News & Insights

Home » News & Insights » Bankruptcies Paint Bleak Picture of the Real Estate Market in Q1

Bankruptcies Paint Bleak Picture of the Real Estate Market in Q1


The consequences of last year’s disastrous slowdowns have been slowly coming in. According to Bloomberg, bankruptcy filings are at the highest they have been since 2009, with concentrations in energy, retail, consumer services, and real estate companies. [1] While companies, both large and small, have suffered, the bankruptcies of large corporations (often household names) especially signals the dire scenario facing these industries. Chapter 11’s from large companies are pouring in, with the most recent figures indicating 244 large companies seeking protection from debtors. [2] Only 2009’s recession surpasses this, with 293 large companies — companies with assets over $50 million — filing. [3] 

Of those which filed last year, twenty were from the real estate sector, a foreboding number. It cannot be put any other way: the situation for these firms — and, arguably, the industry at large — is dire; and it’s going to get worse before it gets better. Chapter 11 filings are “expected to spread as landlord concessions like rent abatements run out,” resulting in a loss of not only cash on hand but clientele, as well. [4] As we still have months to go before reaching herd immunity, it is unfortunately the case that we will see this continued uptick in bankruptcy, barring any significant federal assistance.

Significant lags in cash flow and large amounts of debt pledged against assets help explain the situation as it currently is.

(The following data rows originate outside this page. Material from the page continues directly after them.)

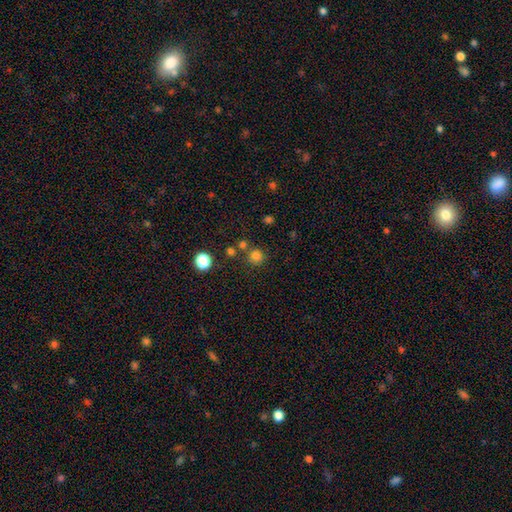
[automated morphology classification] Q: Smooth or featured?
A: smooth (78%); runner-up: star or artifact (17%)
Q: How rounded?
A: round (93%); runner-up: in between (7%)
Q: Merging?
A: none (76%); runner-up: merger (13%)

Many large firms have seen a rapid depletion of cash on hand, even if they have managed to keep contract activity up. As of January, “5.2 percent of mortgages, or 2.7 million, are in forbearance… [which] represents $547 billion in unpaid principal,” The Wall Street Journal reports. [5] Further, distressed debt — securities of defaulted, bankrupt or near-bankrupt corporations — has continued to rise in the sector from March peaks. Unlike most other sectors, in which distressed debt gradually fell through 2020, distressed debt in the real estate sector has gone up 4% since then. [6] Bloomberg reports that more than $160 billion in distressed commercial-property sales took place in 2020 alone, with more certain to occur in 2021. [7]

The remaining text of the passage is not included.